Lightfield Camera

CS 194-26: Computational Photography, Fall 2018, Project 5

Zheng Shi, cs194-26-aad

Project Overview

This project explores different ways of combining images from Stanford Light Field Archive. Images in the archive are taken over a regularly spaced grid. We will show how effective and powerful a simple idea of aligning and averaging can be.

1. Depth Refocusing

Life experience tells us that when we move our view point, objects close to us will move significantly farther than objects far from us. Let's see four images from the view point of four corners of the grid: (16_16, 16_00, 00_16, 00_00)

If we simply take the average of all images in the group, then the foreground will be very blurry. The closer the object is, the more it shifts across different images. So if we can shift images beforehand to move an object from all images to one common position, and take the average of those shifted images, we can expect an image in which only the aligned object is clear (or, on focus).
Since the images are taken by a grid of 17 by 17 cameras, I decided to align all images to the middle image (08, 08). I used a parameter α to determine how far to shift. For example, for the image (12, 05), I would shift it vertically by 4α pixels and shift horizontally by -3α pixels. I selected scipy.ndimage.shift function, as it allows to shift pixel units in float by interpolating nearby pixels.
Below are individual frames with varying α values (from 1.0 to -4.0)
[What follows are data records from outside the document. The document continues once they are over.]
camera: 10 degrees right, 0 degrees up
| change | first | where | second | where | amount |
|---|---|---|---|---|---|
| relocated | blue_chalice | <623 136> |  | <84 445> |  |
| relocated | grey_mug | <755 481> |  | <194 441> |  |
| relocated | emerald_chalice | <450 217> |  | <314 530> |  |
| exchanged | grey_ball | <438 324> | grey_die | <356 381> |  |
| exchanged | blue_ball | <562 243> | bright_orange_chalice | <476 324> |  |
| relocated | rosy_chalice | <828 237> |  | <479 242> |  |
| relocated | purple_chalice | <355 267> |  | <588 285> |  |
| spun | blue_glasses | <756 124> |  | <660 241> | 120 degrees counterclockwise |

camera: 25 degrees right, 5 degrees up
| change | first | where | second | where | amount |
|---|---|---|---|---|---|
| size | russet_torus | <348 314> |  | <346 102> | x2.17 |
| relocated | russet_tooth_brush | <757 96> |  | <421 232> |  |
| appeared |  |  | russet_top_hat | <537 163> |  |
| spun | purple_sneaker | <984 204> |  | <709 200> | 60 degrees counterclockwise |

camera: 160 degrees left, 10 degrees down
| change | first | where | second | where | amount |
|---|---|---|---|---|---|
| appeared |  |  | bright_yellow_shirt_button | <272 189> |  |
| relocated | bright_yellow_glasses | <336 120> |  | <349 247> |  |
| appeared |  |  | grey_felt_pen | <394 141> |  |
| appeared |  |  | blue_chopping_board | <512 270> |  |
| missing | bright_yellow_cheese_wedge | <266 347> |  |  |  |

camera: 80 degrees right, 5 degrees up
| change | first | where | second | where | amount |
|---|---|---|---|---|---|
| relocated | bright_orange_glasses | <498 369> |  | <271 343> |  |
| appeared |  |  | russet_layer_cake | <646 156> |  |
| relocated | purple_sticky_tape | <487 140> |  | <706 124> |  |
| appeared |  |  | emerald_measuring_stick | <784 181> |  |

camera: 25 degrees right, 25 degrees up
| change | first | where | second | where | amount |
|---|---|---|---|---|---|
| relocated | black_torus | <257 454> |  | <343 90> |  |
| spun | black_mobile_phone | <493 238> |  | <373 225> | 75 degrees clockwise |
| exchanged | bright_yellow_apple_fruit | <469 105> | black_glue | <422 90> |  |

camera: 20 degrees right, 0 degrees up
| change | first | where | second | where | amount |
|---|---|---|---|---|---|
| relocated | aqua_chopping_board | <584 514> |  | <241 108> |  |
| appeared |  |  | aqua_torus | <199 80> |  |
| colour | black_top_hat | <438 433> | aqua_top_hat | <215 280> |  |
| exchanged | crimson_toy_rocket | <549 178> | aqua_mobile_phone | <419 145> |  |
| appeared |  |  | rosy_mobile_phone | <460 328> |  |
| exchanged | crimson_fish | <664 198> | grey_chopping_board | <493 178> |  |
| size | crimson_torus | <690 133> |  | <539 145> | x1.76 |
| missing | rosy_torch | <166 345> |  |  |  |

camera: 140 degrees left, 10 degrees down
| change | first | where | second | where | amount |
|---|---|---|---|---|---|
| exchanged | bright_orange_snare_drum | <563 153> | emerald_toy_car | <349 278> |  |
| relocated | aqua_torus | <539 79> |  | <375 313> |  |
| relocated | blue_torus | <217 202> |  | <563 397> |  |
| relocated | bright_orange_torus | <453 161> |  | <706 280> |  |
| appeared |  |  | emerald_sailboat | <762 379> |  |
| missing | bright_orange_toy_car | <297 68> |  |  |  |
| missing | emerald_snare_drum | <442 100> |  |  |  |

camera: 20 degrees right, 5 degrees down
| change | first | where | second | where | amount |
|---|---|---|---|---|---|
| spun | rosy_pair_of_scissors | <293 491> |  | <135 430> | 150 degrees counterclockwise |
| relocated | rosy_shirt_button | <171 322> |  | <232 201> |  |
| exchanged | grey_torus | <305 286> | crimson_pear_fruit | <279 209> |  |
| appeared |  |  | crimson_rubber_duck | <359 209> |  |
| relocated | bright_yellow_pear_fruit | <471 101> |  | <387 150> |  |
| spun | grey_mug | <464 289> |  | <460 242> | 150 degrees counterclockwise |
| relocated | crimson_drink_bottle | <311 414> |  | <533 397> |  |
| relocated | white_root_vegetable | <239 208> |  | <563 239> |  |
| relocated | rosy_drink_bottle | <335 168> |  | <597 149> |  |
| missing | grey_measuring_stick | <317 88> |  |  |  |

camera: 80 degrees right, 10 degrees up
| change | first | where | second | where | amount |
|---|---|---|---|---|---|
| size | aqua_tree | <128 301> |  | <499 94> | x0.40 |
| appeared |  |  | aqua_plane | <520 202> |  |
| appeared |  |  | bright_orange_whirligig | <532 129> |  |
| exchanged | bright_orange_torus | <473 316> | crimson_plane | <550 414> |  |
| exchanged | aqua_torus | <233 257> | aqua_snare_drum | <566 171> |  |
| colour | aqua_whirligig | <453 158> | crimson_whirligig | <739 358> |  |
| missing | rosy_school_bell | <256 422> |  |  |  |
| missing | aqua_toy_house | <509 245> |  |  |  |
Below is an animated display of simulating a camera focusing at different depths

2. Aperture Adjustment

For part 2, we will mimic aperture adjustment. This is done by take the average of a subset of all images. Sampling more images is similar to using a larger aperture. We would also sample images from nearby positions to simulate the large aperture. Each time I selected images within a circle of radius r from center image (08, 08). Larger radius makes the image blurrier and effectively mimics large aperture.
Below are individual frames with varying radius/aperture sizes (from 0.0 to 8.0)
Below is an animated display of simulating a camera of different apertures focusing on a common point (in this example, on the far end of the bracelet)

3. Summary

I used to think that a lightfield camera records depth information (possibly by ultrasonic waves like bats). It turns out that the same goal can be accomplished by much simpler techniques. This project shows me how a simple idea of aligning and averaging with a large dataset can produce desired results.